While we have witnessed wanton price distortions for basic commodities and services recently, the truth of the matter is that Government is on top of the situation and normalcy will return in no time. Those who have been increasing prices willy-nilly are simply greedy businesspeople since manufacturers did not increase prices of any products.
The good news is that the International Monetary Fund and the World Bank are backing Zimbabwe’s debt clearance strategy and the country’s two-year economic stabilisation plan. This was announced by Finance and Economic Development Minister Prof Mthuli Ncube while in Indonesia where he held a roundtable meeting with global lenders in Bali at the IMF/World Bank annual meetings to discuss a road map for clearing Zimbabwe’s choking $1,8 billion arrears last week. Clearing the arrears to the World Bank and the African Development Bank will help unlock new funding for the country that was stopped in 2000 after the country defaulted.
“It is also important to note that all the co-operating partners and creditors present, uniformly expressed their (support) for Zimbabwe and its arrears clearance roadmap, and that the meeting has been the best so far on Zimbabwe’s arrears clearance process,” said Minister Ncube in a statement.
The meeting, chaired by the World Bank, was also attended by The Paris Club, as well as bilateral partners such as Britain, the US, Australia, Netherlands and South Africa, among others.

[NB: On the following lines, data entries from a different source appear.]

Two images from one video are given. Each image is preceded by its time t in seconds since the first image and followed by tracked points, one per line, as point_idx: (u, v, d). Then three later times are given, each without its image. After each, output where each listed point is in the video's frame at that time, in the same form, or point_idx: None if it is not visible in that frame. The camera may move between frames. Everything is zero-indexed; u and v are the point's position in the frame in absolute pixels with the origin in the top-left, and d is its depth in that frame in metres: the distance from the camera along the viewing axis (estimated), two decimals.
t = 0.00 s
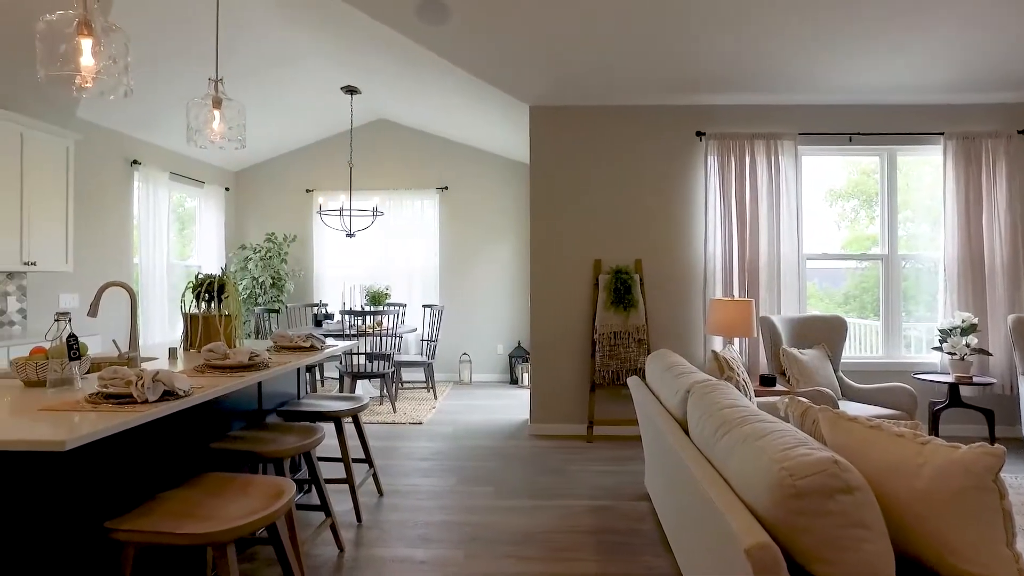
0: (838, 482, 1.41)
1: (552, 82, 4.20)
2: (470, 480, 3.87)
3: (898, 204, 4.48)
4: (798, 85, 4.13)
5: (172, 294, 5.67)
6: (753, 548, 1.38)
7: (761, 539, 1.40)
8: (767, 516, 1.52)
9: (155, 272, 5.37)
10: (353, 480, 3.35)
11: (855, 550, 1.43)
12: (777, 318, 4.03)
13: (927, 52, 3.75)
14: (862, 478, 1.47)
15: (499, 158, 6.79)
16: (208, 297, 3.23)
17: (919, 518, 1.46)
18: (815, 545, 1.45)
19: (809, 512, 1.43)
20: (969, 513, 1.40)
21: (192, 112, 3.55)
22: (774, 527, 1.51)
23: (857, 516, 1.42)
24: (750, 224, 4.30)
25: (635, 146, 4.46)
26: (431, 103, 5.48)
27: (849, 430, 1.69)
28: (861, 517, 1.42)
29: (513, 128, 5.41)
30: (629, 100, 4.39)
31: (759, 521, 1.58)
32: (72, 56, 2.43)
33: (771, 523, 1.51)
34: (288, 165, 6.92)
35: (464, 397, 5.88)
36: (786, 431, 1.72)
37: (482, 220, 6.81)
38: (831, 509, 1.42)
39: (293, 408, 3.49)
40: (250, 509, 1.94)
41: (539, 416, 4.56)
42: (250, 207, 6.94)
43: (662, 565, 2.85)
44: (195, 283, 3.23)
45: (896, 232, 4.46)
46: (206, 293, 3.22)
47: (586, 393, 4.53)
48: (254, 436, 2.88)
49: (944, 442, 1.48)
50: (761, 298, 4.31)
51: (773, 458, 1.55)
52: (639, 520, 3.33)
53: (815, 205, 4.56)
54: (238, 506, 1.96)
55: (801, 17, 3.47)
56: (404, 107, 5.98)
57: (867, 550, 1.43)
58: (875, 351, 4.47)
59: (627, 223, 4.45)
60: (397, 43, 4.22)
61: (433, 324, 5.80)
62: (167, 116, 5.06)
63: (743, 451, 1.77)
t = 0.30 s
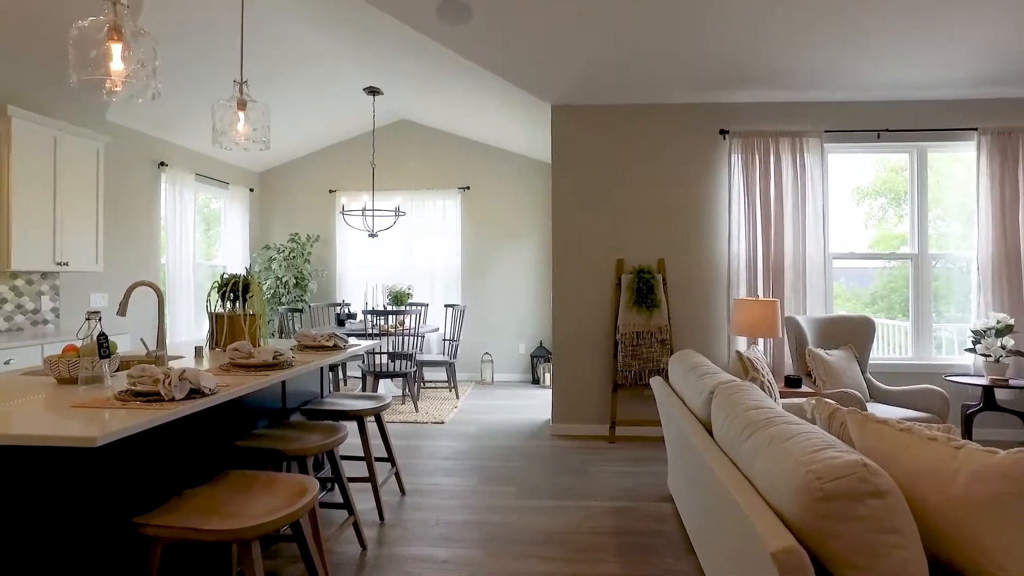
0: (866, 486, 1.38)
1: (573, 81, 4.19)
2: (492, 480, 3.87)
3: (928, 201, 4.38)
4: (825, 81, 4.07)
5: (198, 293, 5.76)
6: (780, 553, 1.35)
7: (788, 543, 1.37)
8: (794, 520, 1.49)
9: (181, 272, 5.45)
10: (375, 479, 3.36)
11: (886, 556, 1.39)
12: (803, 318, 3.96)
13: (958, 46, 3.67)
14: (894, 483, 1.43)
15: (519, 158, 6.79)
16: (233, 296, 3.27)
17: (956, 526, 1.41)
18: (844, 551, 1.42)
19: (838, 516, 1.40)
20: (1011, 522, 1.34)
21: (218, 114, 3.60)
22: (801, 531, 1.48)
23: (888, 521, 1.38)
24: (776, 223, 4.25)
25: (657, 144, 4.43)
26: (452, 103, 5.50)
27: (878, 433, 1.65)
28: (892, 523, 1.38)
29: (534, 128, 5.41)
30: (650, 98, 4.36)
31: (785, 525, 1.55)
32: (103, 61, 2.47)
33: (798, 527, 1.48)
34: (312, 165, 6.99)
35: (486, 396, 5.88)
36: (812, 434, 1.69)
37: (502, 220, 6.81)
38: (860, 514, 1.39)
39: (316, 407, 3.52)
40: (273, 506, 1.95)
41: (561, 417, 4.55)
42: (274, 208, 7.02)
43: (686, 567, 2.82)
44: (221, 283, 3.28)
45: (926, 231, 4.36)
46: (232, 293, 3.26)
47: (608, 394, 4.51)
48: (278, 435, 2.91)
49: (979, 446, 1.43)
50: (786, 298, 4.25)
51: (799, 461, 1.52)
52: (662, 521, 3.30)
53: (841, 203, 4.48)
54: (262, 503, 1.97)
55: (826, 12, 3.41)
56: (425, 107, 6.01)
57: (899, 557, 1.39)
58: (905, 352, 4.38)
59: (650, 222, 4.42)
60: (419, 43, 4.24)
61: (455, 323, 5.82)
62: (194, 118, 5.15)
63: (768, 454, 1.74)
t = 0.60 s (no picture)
0: (899, 491, 1.34)
1: (593, 79, 4.17)
2: (513, 480, 3.87)
3: (959, 199, 4.28)
4: (851, 77, 4.00)
5: (222, 293, 5.84)
6: (808, 558, 1.32)
7: (815, 548, 1.34)
8: (823, 525, 1.46)
9: (206, 271, 5.53)
10: (396, 478, 3.37)
11: (919, 564, 1.35)
12: (829, 318, 3.90)
13: (990, 41, 3.58)
14: (928, 488, 1.39)
15: (539, 157, 6.78)
16: (257, 296, 3.30)
17: (994, 535, 1.36)
18: (875, 557, 1.38)
19: (869, 521, 1.36)
20: None
21: (242, 115, 3.64)
22: (830, 536, 1.45)
23: (922, 528, 1.34)
24: (800, 222, 4.19)
25: (679, 143, 4.39)
26: (472, 102, 5.50)
27: (910, 437, 1.60)
28: (926, 530, 1.34)
29: (555, 127, 5.39)
30: (672, 96, 4.33)
31: (813, 529, 1.51)
32: (131, 64, 2.51)
33: (827, 532, 1.45)
34: (333, 166, 7.05)
35: (507, 396, 5.88)
36: (841, 437, 1.65)
37: (522, 219, 6.81)
38: (892, 520, 1.35)
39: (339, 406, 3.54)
40: (295, 504, 1.96)
41: (582, 417, 4.53)
42: (297, 208, 7.10)
43: (710, 570, 2.78)
44: (245, 283, 3.31)
45: (956, 229, 4.27)
46: (256, 292, 3.29)
47: (630, 394, 4.48)
48: (300, 433, 2.93)
49: (1018, 452, 1.38)
50: (811, 298, 4.19)
51: (827, 465, 1.48)
52: (684, 523, 3.26)
53: (868, 202, 4.41)
54: (284, 499, 1.98)
55: (852, 8, 3.35)
56: (445, 107, 6.03)
57: (934, 565, 1.34)
58: (935, 354, 4.30)
59: (672, 222, 4.39)
60: (439, 43, 4.25)
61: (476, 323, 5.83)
62: (220, 119, 5.22)
63: (795, 457, 1.70)
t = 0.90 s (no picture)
0: (934, 496, 1.31)
1: (614, 78, 4.15)
2: (535, 480, 3.86)
3: (993, 196, 4.18)
4: (880, 73, 3.93)
5: (247, 292, 5.92)
6: (839, 563, 1.29)
7: (845, 552, 1.31)
8: (852, 528, 1.42)
9: (231, 271, 5.61)
10: (418, 477, 3.39)
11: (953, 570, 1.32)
12: (856, 318, 3.84)
13: None
14: (964, 493, 1.35)
15: (560, 156, 6.77)
16: (281, 295, 3.34)
17: None
18: (907, 562, 1.35)
19: (901, 525, 1.33)
20: None
21: (267, 117, 3.68)
22: (860, 541, 1.42)
23: (958, 534, 1.31)
24: (827, 221, 4.12)
25: (702, 141, 4.35)
26: (494, 102, 5.51)
27: (943, 441, 1.56)
28: (962, 536, 1.31)
29: (576, 126, 5.38)
30: (694, 94, 4.29)
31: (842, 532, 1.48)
32: (159, 67, 2.55)
33: (857, 536, 1.42)
34: (356, 166, 7.11)
35: (529, 396, 5.88)
36: (872, 440, 1.62)
37: (543, 219, 6.80)
38: (926, 525, 1.32)
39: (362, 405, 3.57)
40: (321, 501, 1.97)
41: (604, 417, 4.51)
42: (320, 208, 7.17)
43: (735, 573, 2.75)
44: (270, 282, 3.35)
45: (990, 228, 4.17)
46: (280, 292, 3.33)
47: (653, 395, 4.45)
48: (324, 432, 2.95)
49: None
50: (838, 298, 4.12)
51: (858, 468, 1.45)
52: (708, 526, 3.23)
53: (896, 200, 4.33)
54: (309, 497, 2.00)
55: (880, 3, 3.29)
56: (466, 107, 6.05)
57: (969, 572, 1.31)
58: (968, 355, 4.20)
59: (695, 221, 4.35)
60: (460, 43, 4.27)
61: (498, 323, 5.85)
62: (245, 121, 5.30)
63: (823, 459, 1.67)
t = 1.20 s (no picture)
0: (969, 502, 1.27)
1: (634, 76, 4.12)
2: (556, 480, 3.85)
3: None
4: (907, 68, 3.85)
5: (270, 291, 5.99)
6: (871, 569, 1.26)
7: (878, 557, 1.28)
8: (883, 534, 1.39)
9: (255, 270, 5.68)
10: (439, 476, 3.39)
11: None
12: (884, 318, 3.77)
13: None
14: (1003, 499, 1.31)
15: (580, 155, 6.74)
16: (305, 295, 3.37)
17: None
18: (942, 569, 1.31)
19: (935, 531, 1.29)
20: None
21: (290, 118, 3.71)
22: (892, 547, 1.38)
23: (995, 541, 1.27)
24: (854, 219, 4.05)
25: (725, 139, 4.31)
26: (514, 101, 5.51)
27: (979, 444, 1.52)
28: (1000, 543, 1.27)
29: (597, 125, 5.36)
30: (717, 92, 4.24)
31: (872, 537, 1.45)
32: (185, 70, 2.59)
33: (889, 542, 1.38)
34: (377, 167, 7.15)
35: (550, 395, 5.87)
36: (902, 443, 1.58)
37: (563, 218, 6.78)
38: (962, 531, 1.28)
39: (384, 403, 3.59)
40: (344, 500, 1.98)
41: (626, 418, 4.48)
42: (342, 208, 7.22)
43: None
44: (293, 282, 3.39)
45: None
46: (303, 291, 3.36)
47: (675, 395, 4.41)
48: (347, 430, 2.97)
49: None
50: (865, 298, 4.06)
51: (889, 472, 1.42)
52: (732, 528, 3.20)
53: (924, 197, 4.25)
54: (332, 496, 2.01)
55: None
56: (485, 106, 6.05)
57: None
58: (1001, 356, 4.10)
59: (718, 219, 4.31)
60: (481, 42, 4.27)
61: (519, 322, 5.87)
62: (269, 122, 5.36)
63: (852, 463, 1.64)
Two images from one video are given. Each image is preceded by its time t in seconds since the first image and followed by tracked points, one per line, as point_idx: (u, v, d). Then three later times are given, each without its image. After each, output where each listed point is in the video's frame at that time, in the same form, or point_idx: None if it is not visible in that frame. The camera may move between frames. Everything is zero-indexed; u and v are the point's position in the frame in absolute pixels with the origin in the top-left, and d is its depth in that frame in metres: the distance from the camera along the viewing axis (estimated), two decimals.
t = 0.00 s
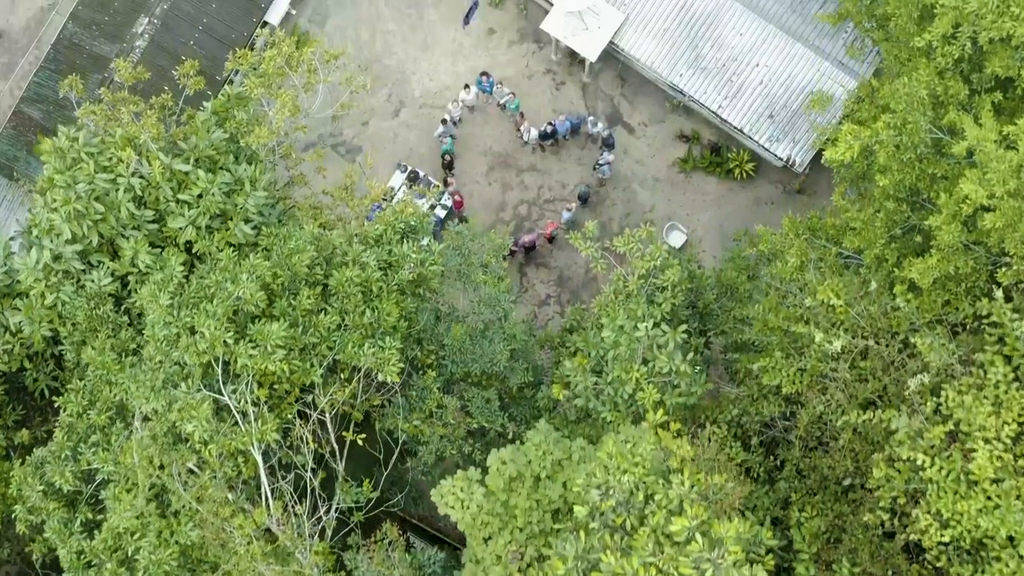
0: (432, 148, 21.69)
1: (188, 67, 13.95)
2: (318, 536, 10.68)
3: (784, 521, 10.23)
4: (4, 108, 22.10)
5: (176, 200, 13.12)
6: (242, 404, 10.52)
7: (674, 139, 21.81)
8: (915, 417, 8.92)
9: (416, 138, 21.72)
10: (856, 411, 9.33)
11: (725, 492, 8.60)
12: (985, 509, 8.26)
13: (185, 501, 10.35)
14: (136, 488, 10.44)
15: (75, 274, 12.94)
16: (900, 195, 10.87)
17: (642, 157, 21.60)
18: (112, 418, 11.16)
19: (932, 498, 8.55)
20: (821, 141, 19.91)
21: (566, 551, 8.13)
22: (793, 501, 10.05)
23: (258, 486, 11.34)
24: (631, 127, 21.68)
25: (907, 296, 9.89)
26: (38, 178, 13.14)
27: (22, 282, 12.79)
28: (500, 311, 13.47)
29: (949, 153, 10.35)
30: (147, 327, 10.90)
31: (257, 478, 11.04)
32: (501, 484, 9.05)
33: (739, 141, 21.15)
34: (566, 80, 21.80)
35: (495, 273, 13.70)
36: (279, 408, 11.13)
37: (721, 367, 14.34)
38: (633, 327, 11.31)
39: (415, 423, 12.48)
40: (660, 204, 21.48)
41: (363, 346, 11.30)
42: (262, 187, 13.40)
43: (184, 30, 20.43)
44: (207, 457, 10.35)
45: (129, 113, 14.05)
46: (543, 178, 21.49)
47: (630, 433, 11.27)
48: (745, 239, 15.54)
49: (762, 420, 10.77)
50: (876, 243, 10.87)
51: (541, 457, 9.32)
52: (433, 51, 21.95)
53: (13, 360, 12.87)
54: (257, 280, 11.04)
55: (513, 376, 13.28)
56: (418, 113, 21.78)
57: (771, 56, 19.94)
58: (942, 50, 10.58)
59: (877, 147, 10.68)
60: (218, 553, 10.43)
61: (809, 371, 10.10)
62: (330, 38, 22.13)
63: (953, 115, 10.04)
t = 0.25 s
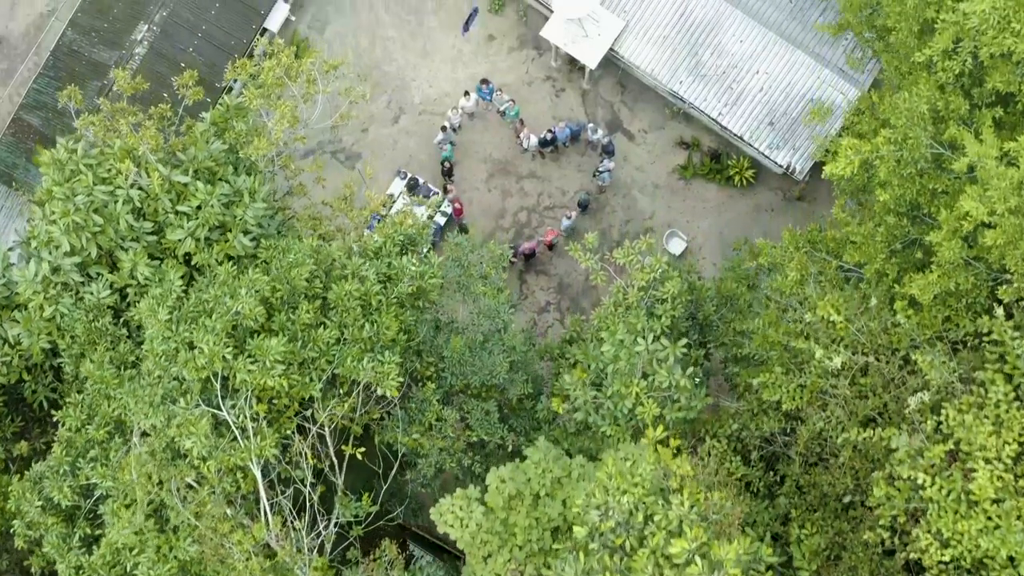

Minister Ncube outlined the country’s turnaround strategy and the roadmap to achieve upper middle income economy by 2030 that was well received. These are centred on the policy reforms the Government of Zimbabwe is undertaking through Transitional Stabilisation Programme. The economic recovery programme is aimed at reducing public expenditure by restructuring the civil service currently consuming about 90 percent of the State revenues.
The plan will also prioritise the privatisation of State-owned companies. France has also expressed its support towards the arrears clearance and recovery plans, while encouraging the Paris Club Group of creditors to put their weight behind Zimbabwe’s plans. As President Mnangagwa has always said, Zimbabwe is poised for economic turnaround and the future is surely bright.